If there are many freely available terrain files on Thingiverse, are the for-sale 3D files from DragonLock worth the money? Above are three example pieces, all (unprofessionally) painted by me. The left set of stairs are 3D printed DragonLock. The middle wall is printed from a free file on Thingiverse (“OpenLock brand” – I haven’t printed the “bottom” of the tile yet), and the rightmost wall tile is durable heavy plastic from professionally produced by Dwarven Forge. The Dwarven Forge wall looks great, and has a nice “heft” to it, but then it costs around $1.50 per piece. I find the stonework on the center OpenLock piece to be very smooth, with the Fat Dragon stairs having much better depth to the stones, very comparable to the Dwarven Forge wall. It also costs (depending on the price of the plastic filament) around $0.30 to $0.40, 3 to 4 times cheaper than Dwarven Forge. The difference becomes even greater when looking at large pieces like those needed for houses or castles. Note, there is also a fair bit of “support” on the Fat Dragon forums for neophyte printers to help get quality prints every time. With 3D printing still in its nascent stage, extra advice is always welcome.

 

 

Final Thoughts

 

I find the 3D printed Fat Dragon terrain to be very comparable to the pricey Dwarven Forge manufactured pieces. They don’t have the same “heft” as the professional pieces, but this is somewhat countered by the ability to chain multiple pieces together to make large connected layouts (excellent for adding “levels” onto other terrain.) Sure, the Thingiverse files are free to use, but I’ve found them to be inferior quality most of the time. The Fat Dragon files come in “Sets” (typically running $10 to $20 per set of several dozen pieces) so if there’s only one particular piece you want to print you might splurge for a manufactured one, or settle for a freely available one on Thingiverse.
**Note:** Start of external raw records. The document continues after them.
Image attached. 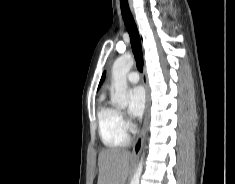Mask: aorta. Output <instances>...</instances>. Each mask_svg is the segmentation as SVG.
Listing matches in <instances>:
<instances>
[{"mask_svg": "<svg viewBox=\"0 0 235 184\" xmlns=\"http://www.w3.org/2000/svg\"><path fill=\"white\" fill-rule=\"evenodd\" d=\"M134 64L132 56H121L113 64L111 84L114 88V94L111 102L119 106V108H126L129 104V92L127 86V74ZM143 172V156L139 166L131 180V184H140L141 174Z\"/></svg>", "mask_w": 235, "mask_h": 184, "instance_id": "1", "label": "aorta"}]
</instances>
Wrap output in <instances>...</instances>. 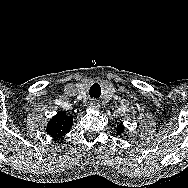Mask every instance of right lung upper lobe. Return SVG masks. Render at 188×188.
Instances as JSON below:
<instances>
[{
  "label": "right lung upper lobe",
  "instance_id": "cb5924a9",
  "mask_svg": "<svg viewBox=\"0 0 188 188\" xmlns=\"http://www.w3.org/2000/svg\"><path fill=\"white\" fill-rule=\"evenodd\" d=\"M73 119L61 112H58L48 122L46 132L55 139L62 138L72 127Z\"/></svg>",
  "mask_w": 188,
  "mask_h": 188
}]
</instances>
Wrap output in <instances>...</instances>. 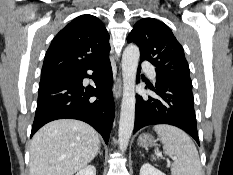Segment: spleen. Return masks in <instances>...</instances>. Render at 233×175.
Listing matches in <instances>:
<instances>
[{
  "label": "spleen",
  "mask_w": 233,
  "mask_h": 175,
  "mask_svg": "<svg viewBox=\"0 0 233 175\" xmlns=\"http://www.w3.org/2000/svg\"><path fill=\"white\" fill-rule=\"evenodd\" d=\"M153 129L163 144L165 155L175 158L171 175H202L198 151L188 134L167 124L155 125ZM153 159L156 158L153 156Z\"/></svg>",
  "instance_id": "1"
}]
</instances>
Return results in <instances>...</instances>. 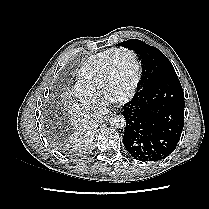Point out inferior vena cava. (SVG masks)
I'll return each mask as SVG.
<instances>
[{"mask_svg":"<svg viewBox=\"0 0 209 209\" xmlns=\"http://www.w3.org/2000/svg\"><path fill=\"white\" fill-rule=\"evenodd\" d=\"M105 112H106L105 109H101V110H100V114H101V115L105 114Z\"/></svg>","mask_w":209,"mask_h":209,"instance_id":"602c4592","label":"inferior vena cava"}]
</instances>
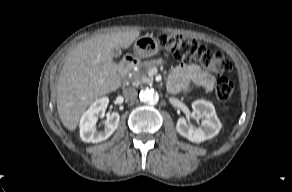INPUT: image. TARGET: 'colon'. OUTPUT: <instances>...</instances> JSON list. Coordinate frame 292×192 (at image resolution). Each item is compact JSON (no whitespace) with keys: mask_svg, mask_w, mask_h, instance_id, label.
Masks as SVG:
<instances>
[{"mask_svg":"<svg viewBox=\"0 0 292 192\" xmlns=\"http://www.w3.org/2000/svg\"><path fill=\"white\" fill-rule=\"evenodd\" d=\"M158 44L173 58L183 64L197 62L206 73L222 75L232 69L231 61L219 50H210L197 40L179 34L162 33ZM233 83L224 76L216 82L215 93L219 100L226 101L233 93Z\"/></svg>","mask_w":292,"mask_h":192,"instance_id":"obj_1","label":"colon"}]
</instances>
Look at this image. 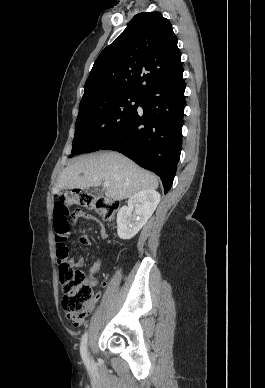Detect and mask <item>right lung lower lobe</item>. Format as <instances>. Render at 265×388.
Wrapping results in <instances>:
<instances>
[{
  "label": "right lung lower lobe",
  "mask_w": 265,
  "mask_h": 388,
  "mask_svg": "<svg viewBox=\"0 0 265 388\" xmlns=\"http://www.w3.org/2000/svg\"><path fill=\"white\" fill-rule=\"evenodd\" d=\"M185 82L181 76L146 90L139 107L100 149L118 151L172 186L182 144Z\"/></svg>",
  "instance_id": "obj_1"
}]
</instances>
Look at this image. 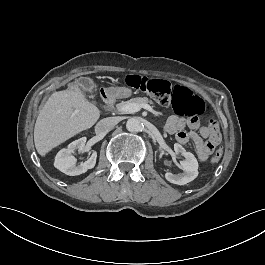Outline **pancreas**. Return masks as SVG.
Returning a JSON list of instances; mask_svg holds the SVG:
<instances>
[{"label":"pancreas","instance_id":"obj_1","mask_svg":"<svg viewBox=\"0 0 265 265\" xmlns=\"http://www.w3.org/2000/svg\"><path fill=\"white\" fill-rule=\"evenodd\" d=\"M127 102H124V103H120L118 104L117 106H120L122 104H126ZM129 103H134V104H138L140 106L144 105V104H150L152 105L153 107H156L154 102L152 100H149L148 98L146 97H143V98H132Z\"/></svg>","mask_w":265,"mask_h":265}]
</instances>
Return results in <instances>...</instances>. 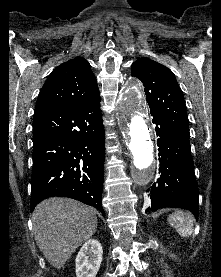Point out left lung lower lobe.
Returning <instances> with one entry per match:
<instances>
[{"label":"left lung lower lobe","mask_w":221,"mask_h":277,"mask_svg":"<svg viewBox=\"0 0 221 277\" xmlns=\"http://www.w3.org/2000/svg\"><path fill=\"white\" fill-rule=\"evenodd\" d=\"M158 136L160 169L157 182L148 189L149 208L175 207L190 210L198 219L199 190L189 140L181 137L170 125L153 115Z\"/></svg>","instance_id":"left-lung-lower-lobe-1"}]
</instances>
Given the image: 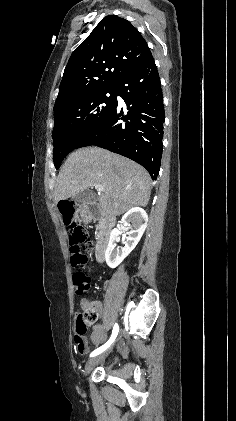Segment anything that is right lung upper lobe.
Here are the masks:
<instances>
[{
  "instance_id": "right-lung-upper-lobe-1",
  "label": "right lung upper lobe",
  "mask_w": 236,
  "mask_h": 421,
  "mask_svg": "<svg viewBox=\"0 0 236 421\" xmlns=\"http://www.w3.org/2000/svg\"><path fill=\"white\" fill-rule=\"evenodd\" d=\"M140 32L126 19H102L72 53L60 84L54 110L76 97L115 88L130 69L151 57Z\"/></svg>"
}]
</instances>
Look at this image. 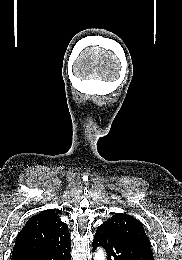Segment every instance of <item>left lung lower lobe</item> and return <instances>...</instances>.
Wrapping results in <instances>:
<instances>
[{
    "mask_svg": "<svg viewBox=\"0 0 182 260\" xmlns=\"http://www.w3.org/2000/svg\"><path fill=\"white\" fill-rule=\"evenodd\" d=\"M92 245L103 247L107 260H154L150 245L105 227H98Z\"/></svg>",
    "mask_w": 182,
    "mask_h": 260,
    "instance_id": "0a47b994",
    "label": "left lung lower lobe"
}]
</instances>
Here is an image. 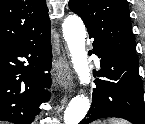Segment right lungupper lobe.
<instances>
[{"label":"right lung upper lobe","instance_id":"obj_1","mask_svg":"<svg viewBox=\"0 0 145 124\" xmlns=\"http://www.w3.org/2000/svg\"><path fill=\"white\" fill-rule=\"evenodd\" d=\"M50 28L46 0H0V45L35 39Z\"/></svg>","mask_w":145,"mask_h":124}]
</instances>
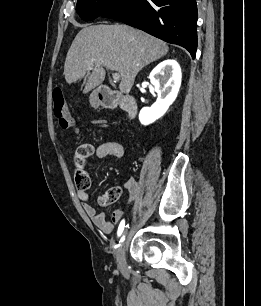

However, if you’re looking to build something larger (buildings and town walls) or use large numbers of pieces, Fat Dragon 3D printing files are a great deal. Their sculpting quality is typically better than free files and I particularly like how easily they print since effort is put into making things that do not need to print any “support” to a piece. Unless you plan on printing A LOT of pieces, it isn’t going to be cost-effective to buy a 3D printer just for printing RPG terrain. However, if you already have access to (or want a good excuse to buy) a 3D printer, I highly recommend Fat Dragon’s offerings. If you want to go big, their third Kickstarter is running through Tuesday October 24th. It is rather pricey if you buy into everything, but you can also pick up some of their past sets for a discount off their normal prices.

 

(Many of the files for printing 3D pieces were samples provided by Fat Dragon Games.)